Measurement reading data
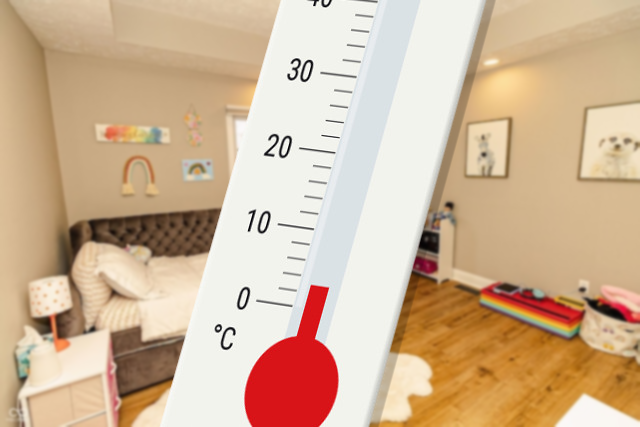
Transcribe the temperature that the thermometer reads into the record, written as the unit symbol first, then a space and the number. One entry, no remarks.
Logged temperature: °C 3
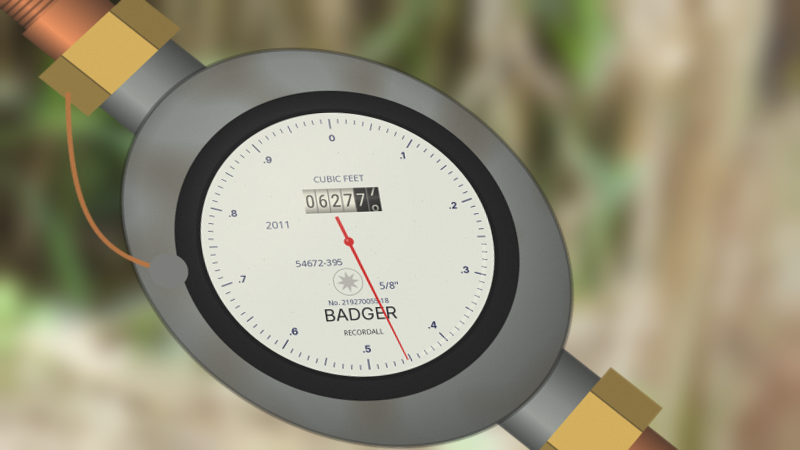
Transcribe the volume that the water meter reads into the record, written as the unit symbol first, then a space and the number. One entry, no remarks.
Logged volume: ft³ 62777.45
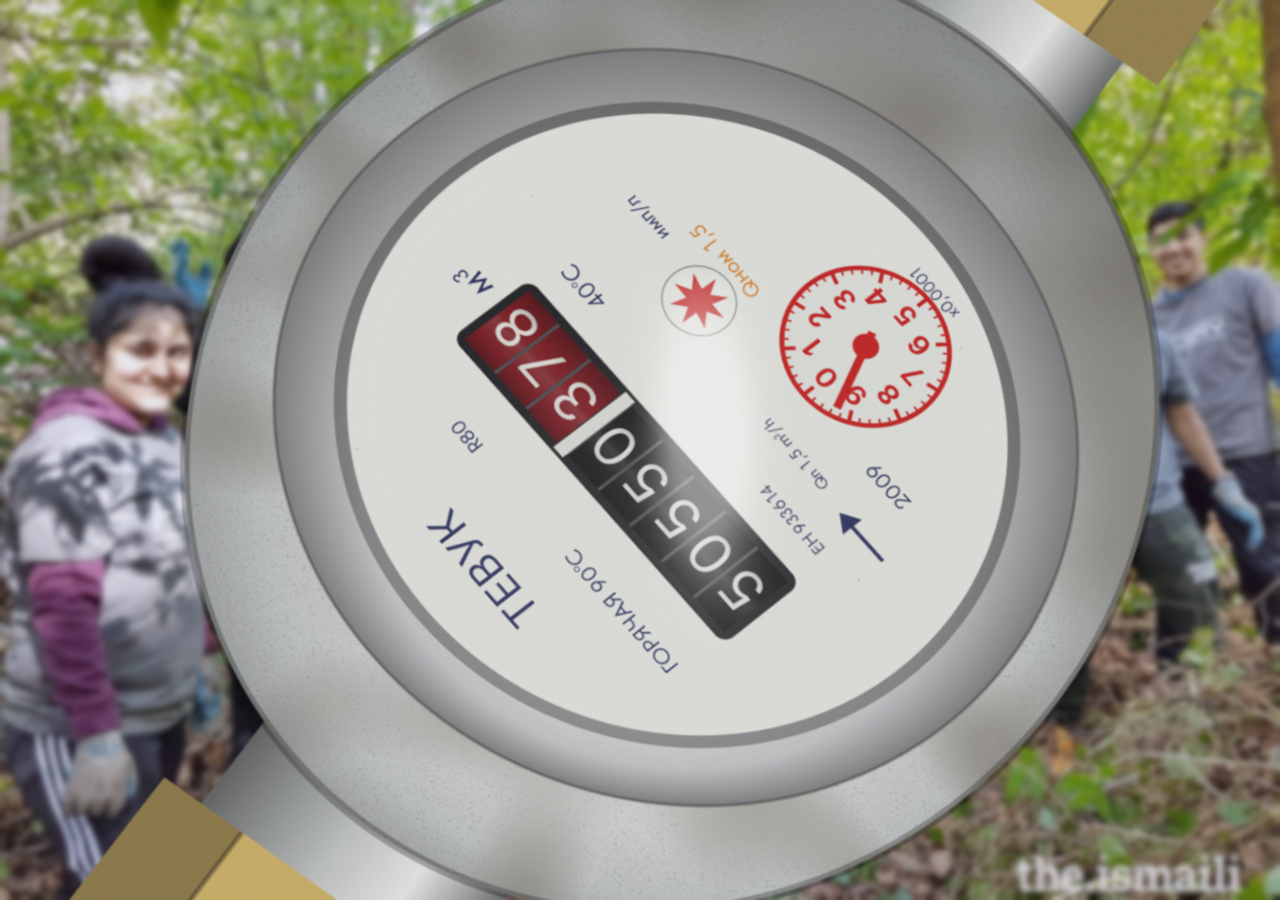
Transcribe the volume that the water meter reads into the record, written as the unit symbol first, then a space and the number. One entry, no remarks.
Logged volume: m³ 50550.3779
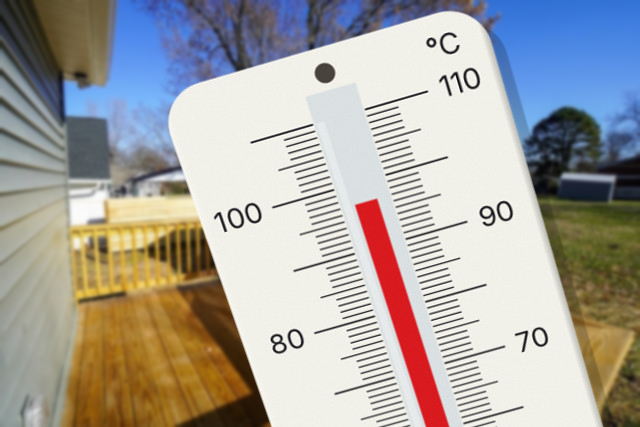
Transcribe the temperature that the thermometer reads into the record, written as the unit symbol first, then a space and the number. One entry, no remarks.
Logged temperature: °C 97
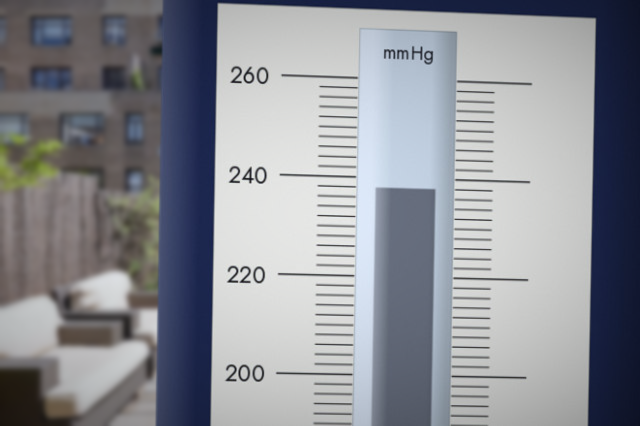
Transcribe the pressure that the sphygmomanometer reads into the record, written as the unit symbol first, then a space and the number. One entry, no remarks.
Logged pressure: mmHg 238
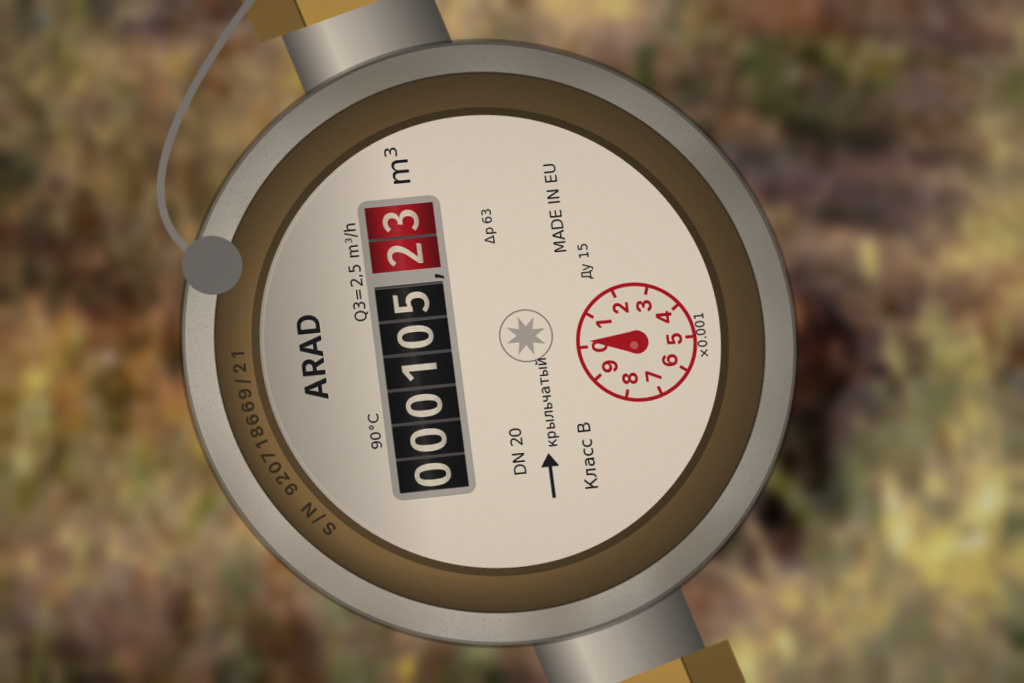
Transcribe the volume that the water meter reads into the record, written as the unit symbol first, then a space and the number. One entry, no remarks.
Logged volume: m³ 105.230
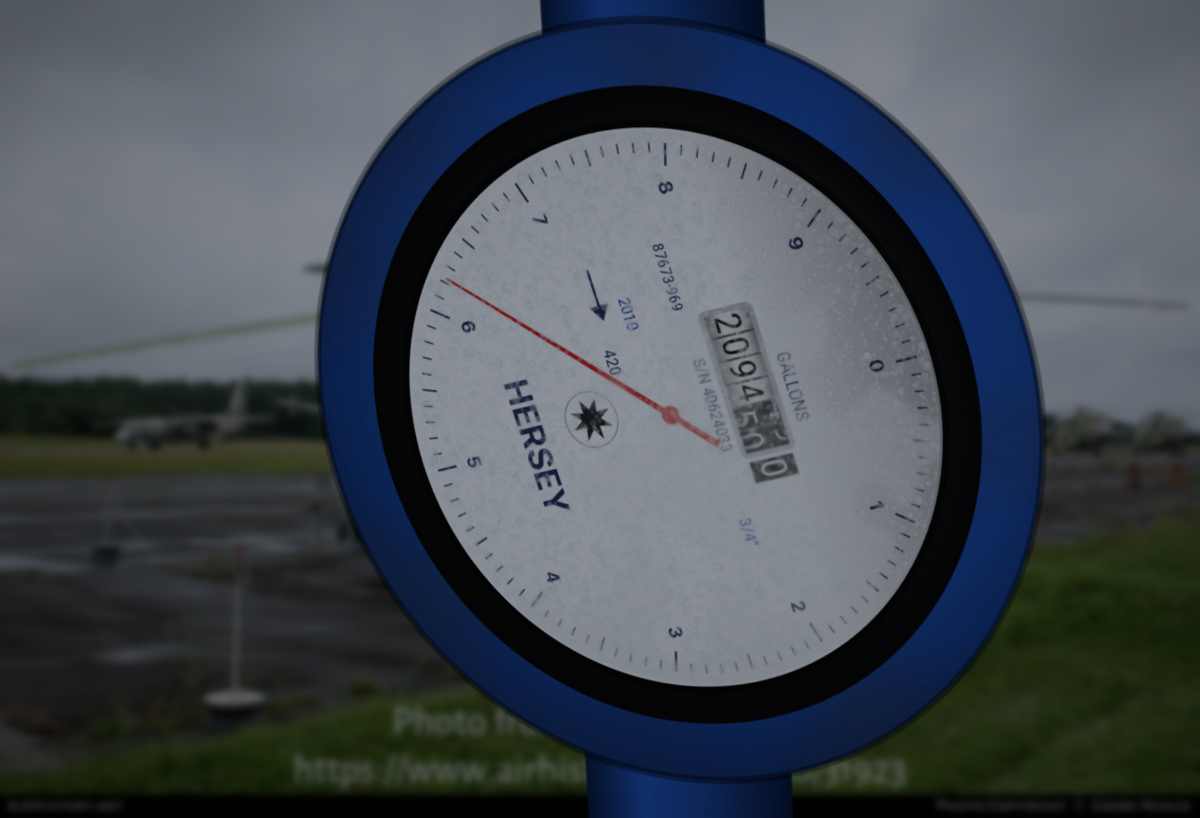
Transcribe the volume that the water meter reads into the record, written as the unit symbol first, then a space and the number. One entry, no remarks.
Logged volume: gal 2094496.2
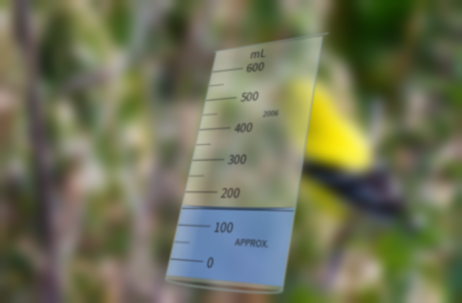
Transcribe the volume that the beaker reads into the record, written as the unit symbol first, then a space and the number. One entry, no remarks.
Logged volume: mL 150
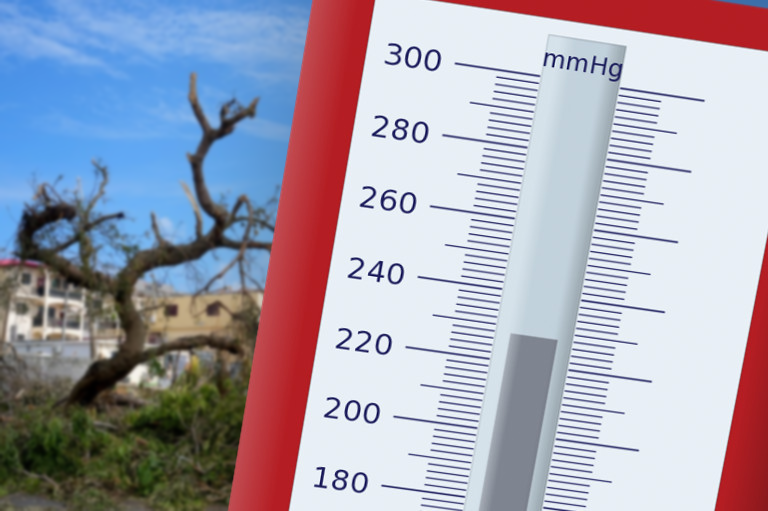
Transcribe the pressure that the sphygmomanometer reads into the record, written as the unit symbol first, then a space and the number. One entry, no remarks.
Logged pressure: mmHg 228
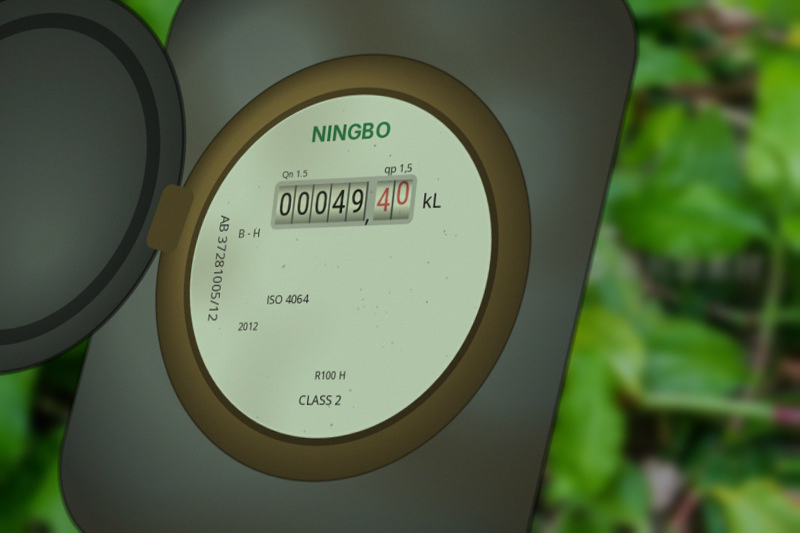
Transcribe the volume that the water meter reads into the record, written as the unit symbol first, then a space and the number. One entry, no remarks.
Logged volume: kL 49.40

Task description:
Rewrite the rows above as a numbered list, one item per line, with no blank lines. Don't include the pictures in your list.

Your solution:
1. Transcribe the temperature that the thermometer reads into the record, written as the unit symbol first, then a space and the number. One entry, no remarks.
2. Logged temperature: °C 3
3. Transcribe the volume that the water meter reads into the record, written as the unit symbol first, then a space and the number. One entry, no remarks.
4. Logged volume: ft³ 62777.45
5. Transcribe the volume that the water meter reads into the record, written as the unit symbol first, then a space and the number. One entry, no remarks.
6. Logged volume: m³ 50550.3779
7. Transcribe the temperature that the thermometer reads into the record, written as the unit symbol first, then a space and the number. One entry, no remarks.
8. Logged temperature: °C 97
9. Transcribe the pressure that the sphygmomanometer reads into the record, written as the unit symbol first, then a space and the number. One entry, no remarks.
10. Logged pressure: mmHg 238
11. Transcribe the volume that the water meter reads into the record, written as the unit symbol first, then a space and the number. One entry, no remarks.
12. Logged volume: m³ 105.230
13. Transcribe the volume that the water meter reads into the record, written as the unit symbol first, then a space and the number. One entry, no remarks.
14. Logged volume: gal 2094496.2
15. Transcribe the volume that the beaker reads into the record, written as the unit symbol first, then a space and the number. One entry, no remarks.
16. Logged volume: mL 150
17. Transcribe the pressure that the sphygmomanometer reads into the record, written as the unit symbol first, then a space and the number. One entry, no remarks.
18. Logged pressure: mmHg 228
19. Transcribe the volume that the water meter reads into the record, written as the unit symbol first, then a space and the number. One entry, no remarks.
20. Logged volume: kL 49.40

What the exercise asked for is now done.